** Given information **
--- START ---

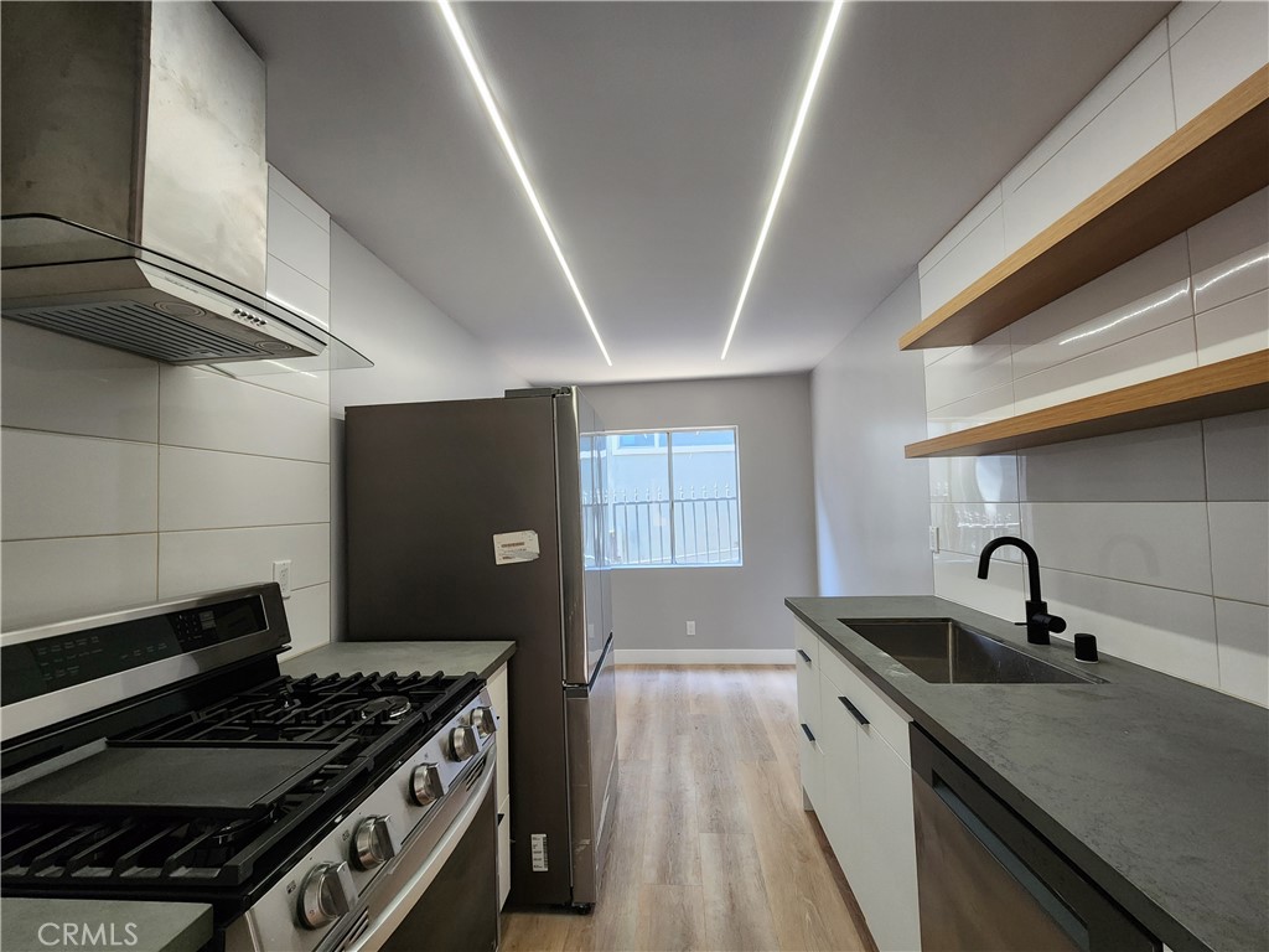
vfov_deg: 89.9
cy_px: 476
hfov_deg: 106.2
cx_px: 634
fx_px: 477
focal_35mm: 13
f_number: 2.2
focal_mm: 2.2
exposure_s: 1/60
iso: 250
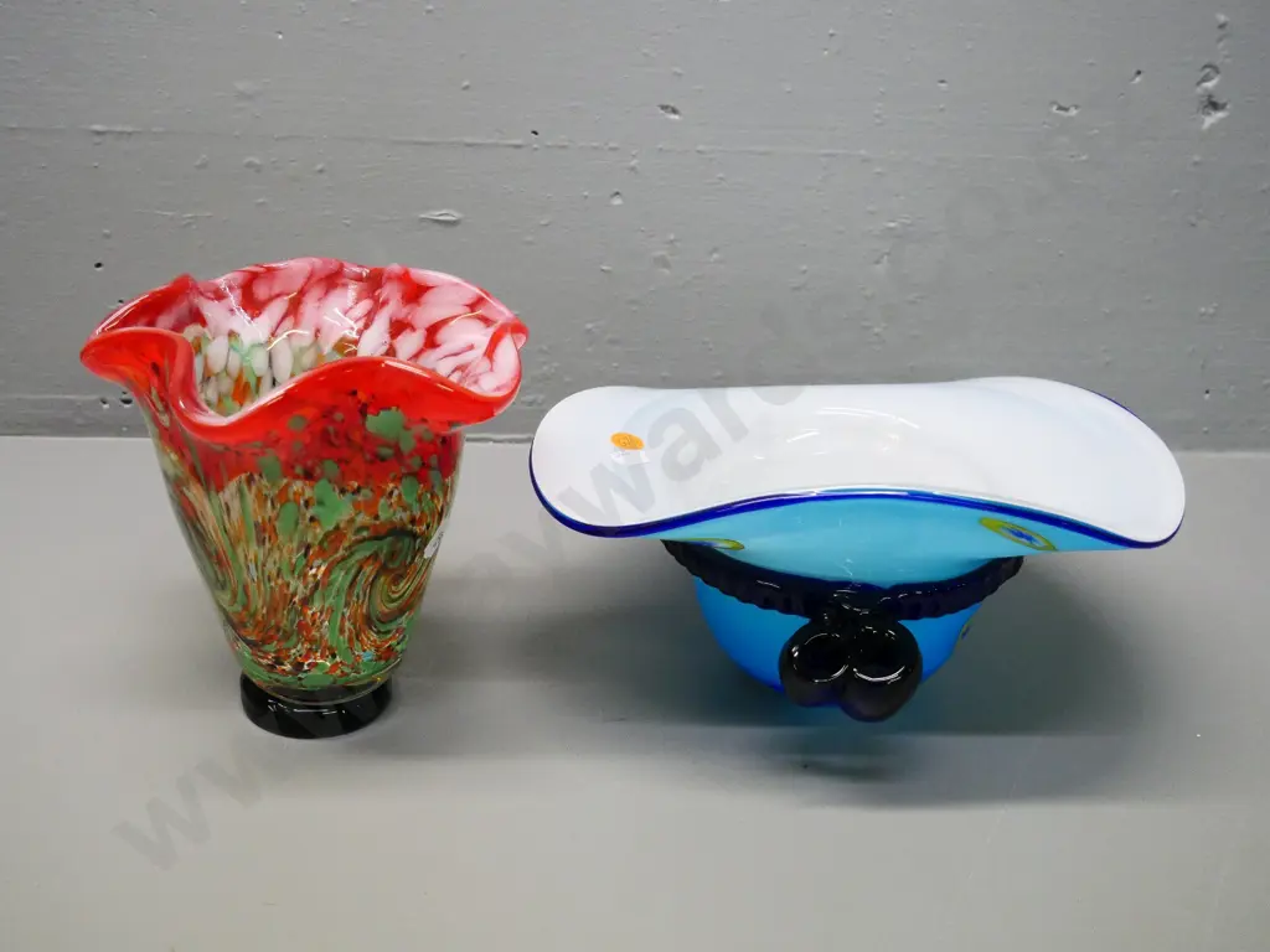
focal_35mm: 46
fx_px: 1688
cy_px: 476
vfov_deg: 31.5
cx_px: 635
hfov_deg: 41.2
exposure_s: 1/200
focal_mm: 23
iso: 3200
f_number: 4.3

--- END ---

** Instruction **
Make an exact copy of every entry above, minus the images.

** Answer box **
vfov_deg: 89.9
cy_px: 476
hfov_deg: 106.2
cx_px: 634
fx_px: 477
focal_35mm: 13
f_number: 2.2
focal_mm: 2.2
exposure_s: 1/60
iso: 250
focal_35mm: 46
fx_px: 1688
cy_px: 476
vfov_deg: 31.5
cx_px: 635
hfov_deg: 41.2
exposure_s: 1/200
focal_mm: 23
iso: 3200
f_number: 4.3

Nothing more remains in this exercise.